Dans la lignée du rapport qu’il avait remis au gouvernement, en février 2016, sur la mise en œuvre du plan pluriannuel contre la pauvreté et pour l’inclusion sociale de janvier 2013(1), le Conseil national des politiques de lutte contre la pauvreté et l’exclusion sociale (CNLE) a rédigé une nouvelle contribution à ce suivi portant sur 2016(2), en passant en revue toutes les actions de la feuille de route 2015-2017(3) pour en dresser, comme l’année dernière, un bilan mitigé assorti de toute une série de recommandations.
« Force est de constater que, malgré les efforts déployés, le plan pluriannuel n’a pas créé une dynamique telle que la pauvreté a reculé dans notre pays », note en effet le président de l’instance, Etienne Pinte, en avant-propos de ce document. « Les chiffres sont têtus », poursuit-il, en rappelant que, selon l’INSEE, « 8,8 millions de personnes, soit 14,3 % de la population, vivent sous le seuil de pauvreté à 60 % » du revenu médian(4). Certes, nuance l’ancien député (UMP) des Yvelines, « il est indéniable qu’il y a eu des avancées et ce rapport s’attache à les distinguer mais, globalement, les résultats sont, sur certains points, encore trop timides et, dans tous les cas, ils doivent être confortés ».

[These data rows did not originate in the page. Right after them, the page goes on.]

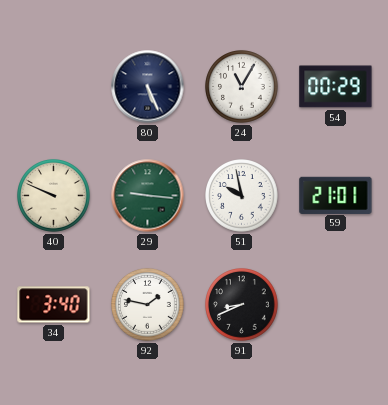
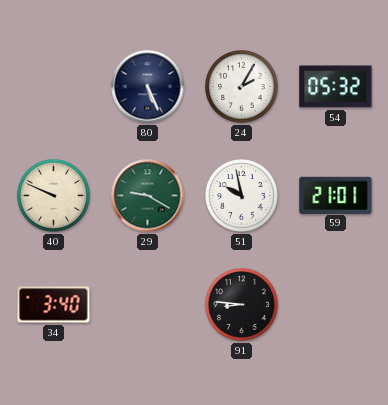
24: 11:05 -> 2:05
54: 00:29 -> 05:32
29: 9:16 -> 9:20
92: 1:47 -> none
91: 8:41 -> 8:46
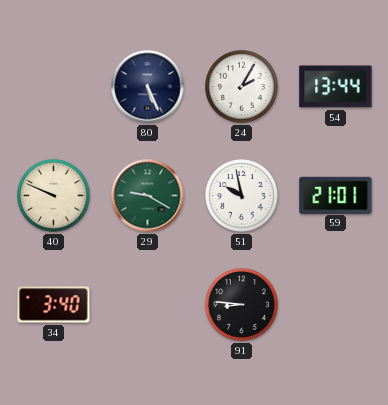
54: 05:32 -> 13:44
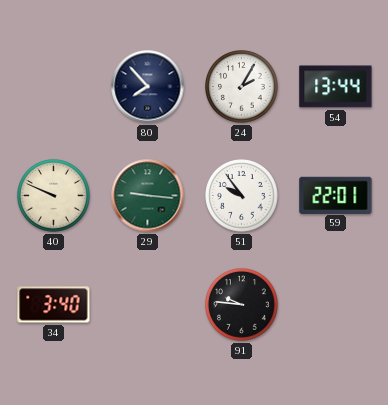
80: 5:26 -> 7:53
29: 9:20 -> 9:16
51: 9:58 -> 9:54
59: 21:01 -> 22:01
91: 8:46 -> 9:46
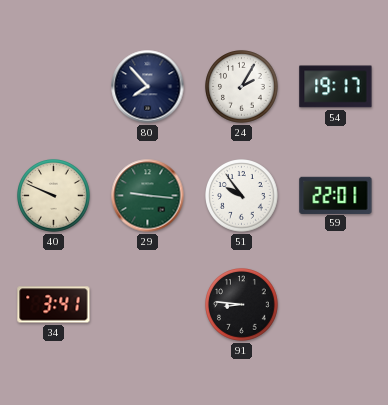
54: 13:44 -> 19:17
34: 3:40 -> 3:41
91: 9:46 -> 8:46
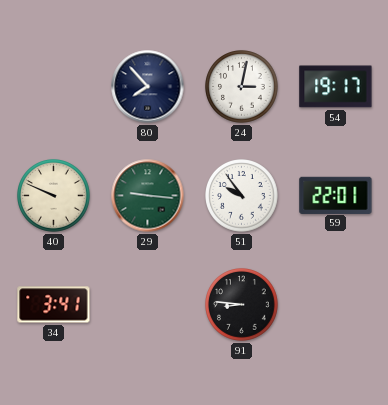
24: 2:05 -> 3:02
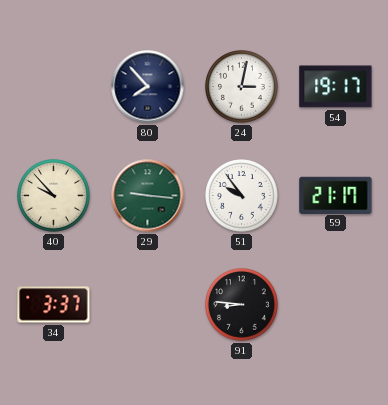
40: 9:49 -> 9:53
59: 22:01 -> 21:17
34: 3:41 -> 3:37
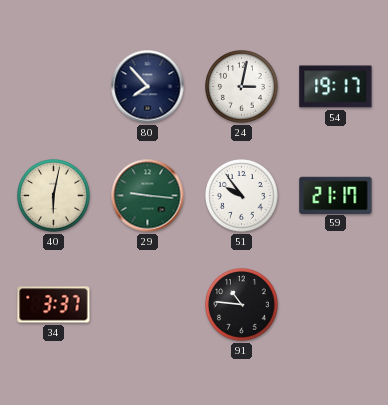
40: 9:53 -> 6:02
91: 8:46 -> 10:46
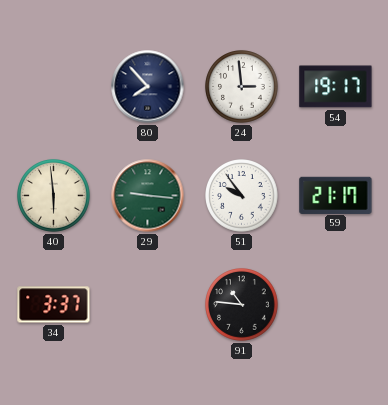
24: 3:02 -> 2:59
40: 6:02 -> 5:59
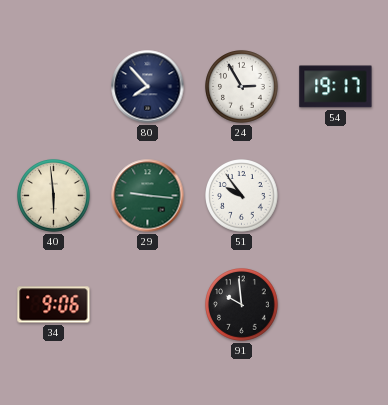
24: 2:59 -> 2:55
59: 21:17 -> none
34: 3:37 -> 9:06
91: 10:46 -> 9:59
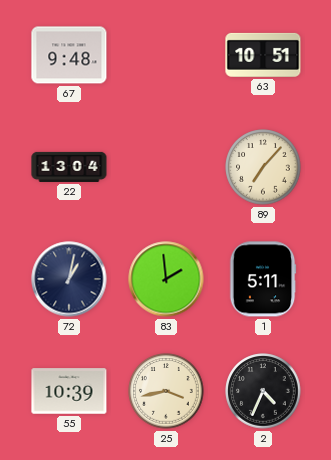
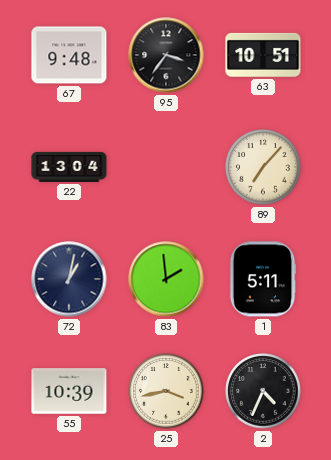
95: none -> 3:36
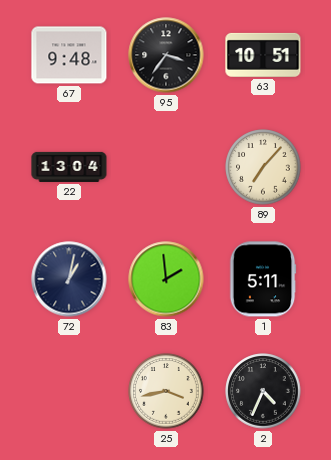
55: 10:39 -> none
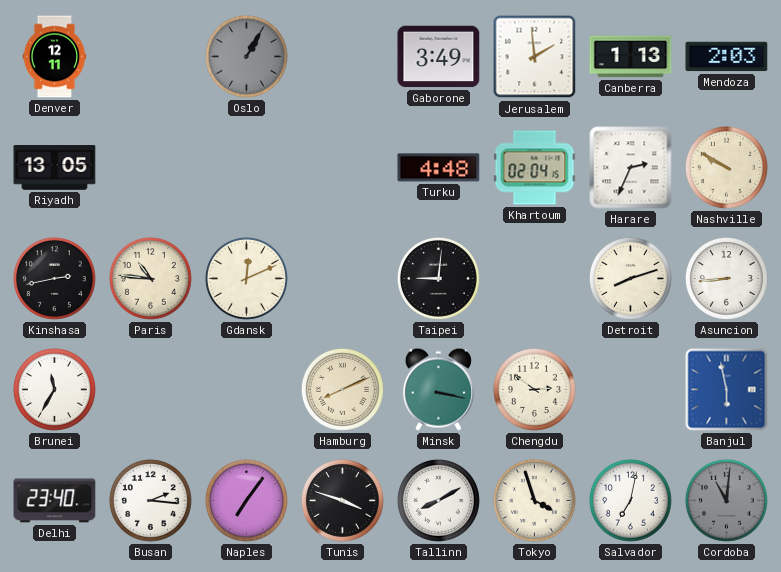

C’est le cas, en premier lieu, des politiques relatives au logement et à l’hébergement – abordées après un rappel des six « grands principes » qui structurent l’approche du gouvernement (objectivité, non-stigmatisation, participation, « juste droit », décloisonnement et accompagnement). Parmi les points de vigilance mis en avant par le CNLE, figurent toujours « l’urgence de la mise en place de solutions de substitution à l’hébergement hôtelier », ainsi que la concrétisation du dispositif de garantie universelle des loyers, prévu par la loi « ALUR » du 24 mars 2014 et dont le CNLE ne peut que constater la non-application, demandant « a minima l’élargissement du dispositif Visale aux chômeurs de longue durée » (5). Par ailleurs, pour pérenniser l’appel à projets « 10 000 logements HLM accompagnés » lancé en 2014(6), il propose d’établir une programmation annuelle prévoyant des objectifs quantitatifs et les moyens correspondants dans le budget de l’Etat, à hauteur d’une enveloppe annuelle de 35 millions d’euros.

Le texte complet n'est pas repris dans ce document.